[Selected extract — start]

Currently, those in Ashley County who want a COVID-19 vaccine who don’t work for the school system only have one place to go.
“They need to call Gammell’s Pharmacy and get on the waiting list,” said Ashley County Health Units Administrator Tammy Cook.
“They are the only ones in the county who are providing it.”
That may soon change as the state’s allocation of the vaccines increases from federal sources. Cook said the health units may have the vaccines in hand — and thus in residents’ arms — soon.
“They told us that hopefully within a couple of weeks that we should get the vaccines,” Cook said. “We have been getting our forms and papers ready, and getting things ready.”
The availability may increase locally for another reason. Gov. Asa Hutchinson announced Feb. 2 that as a federally-approved provider for the COVID vaccine, Walmart pharmacies in the state will receive approximately 10,000 doses beginning Feb. 11.
Those doses will be distributed across 60 stores in Arkansas, he said, though he did not specify how stores would be chosen for distribution.
Along with the Walmart announcement, Hutchinson said he learned Tuesday that the state would receive an additional five percent increase to the vaccine supply in coming weeks.
“We have been assured that supply chain will be good for three weeks for planning purposes,” Hutchinson said. “That is very helpful as we plan how we can allocate those vaccines in a fair way.”
State Secretary of Health Dr. Jose Romero also said Tuesday that a third vaccine — developed by Johnson and Johnson — would likely soon be approved. Unlike the Pfizer and Moderna vaccines already on the market, the Johnson and Johnson product only requires one shot, he said.
As of Feb. 2, approximately 318,400 people in Arkansas had received a vaccine.

[Selected extract — finish]

### What the task asks
Which people are named in the article on COVID-19 vaccine availability in Ashley County, and what title does it give each one?

[Provided material — start]

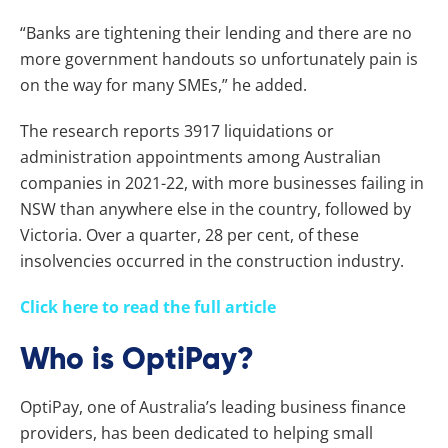
“Banks are tightening their lending and there are no
more government handouts so unfortunately pain is
on the way for many SMEs,” he added.
The research reports 3917 liquidations or
administration appointments among Australian
companies in 2021-22, with more businesses failing in
NSW than anywhere else in the country, followed by
Victoria. Over a quarter, 28 per cent, of these
insolvencies occurred in the construction industry.
Click here to read the full article
Who is OptiPay?
OptiPay, one of Australia’s leading business finance
providers, has been dedicated to helping small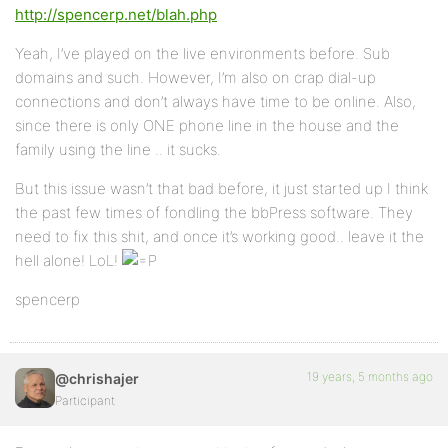
http://spencerp.net/blah.php
Yeah, I’ve played on the live environments before. Sub
domains and such. However, I’m also on crap dial-up
connections and don’t always have time to be online. Also,
since there is only ONE phone line in the house and the
family using the line .. it sucks.
But this issue wasn’t that bad before, it just started up I think
the past few times of fondling the bbPress software. They
need to fix this shit, and once it’s working good.. leave it the
hell alone! LoL!
spencerp
19 years, 5 months ago
@chrishajer
Participant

[Provided material — finish]

### Exercise output
- Tammy Cook, Ashley County Health Units Administrator
- Asa Hutchinson, Governor
- Dr. Jose Romero, State Secretary of Health